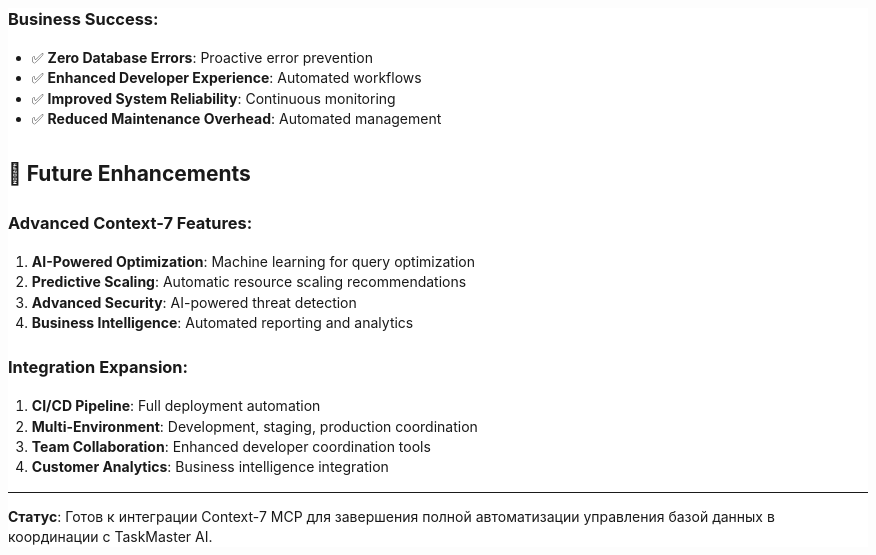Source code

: ### Business Success:

- ✅ **Zero Database Errors**: Proactive error prevention
- ✅ **Enhanced Developer Experience**: Automated workflows
- ✅ **Improved System Reliability**: Continuous monitoring
- ✅ **Reduced Maintenance Overhead**: Automated management

## 🔮 Future Enhancements

### Advanced Context-7 Features:

1. **AI-Powered Optimization**: Machine learning for query optimization
2. **Predictive Scaling**: Automatic resource scaling recommendations
3. **Advanced Security**: AI-powered threat detection
4. **Business Intelligence**: Automated reporting and analytics

### Integration Expansion:

1. **CI/CD Pipeline**: Full deployment automation
2. **Multi-Environment**: Development, staging, production coordination
3. **Team Collaboration**: Enhanced developer coordination tools
4. **Customer Analytics**: Business intelligence integration

---

**Статус**: Готов к интеграции Context-7 MCP для завершения полной автоматизации управления базой данных в координации с TaskMaster AI.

● ● ● ● ●

Beginning with the line that contains "1. **AI-Powered Optimization**: Machine", restate word for word each line through the last one in the data, and write nothing more.

1. **AI-Powered Optimization**: Machine learning for query optimization
2. **Predictive Scaling**: Automatic resource scaling recommendations
3. **Advanced Security**: AI-powered threat detection
4. **Business Intelligence**: Automated reporting and analytics

### Integration Expansion:

1. **CI/CD Pipeline**: Full deployment automation
2. **Multi-Environment**: Development, staging, production coordination
3. **Team Collaboration**: Enhanced developer coordination tools
4. **Customer Analytics**: Business intelligence integration

---

**Статус**: Готов к интеграции Context-7 MCP для завершения полной автоматизации управления базой данных в координации с TaskMaster AI.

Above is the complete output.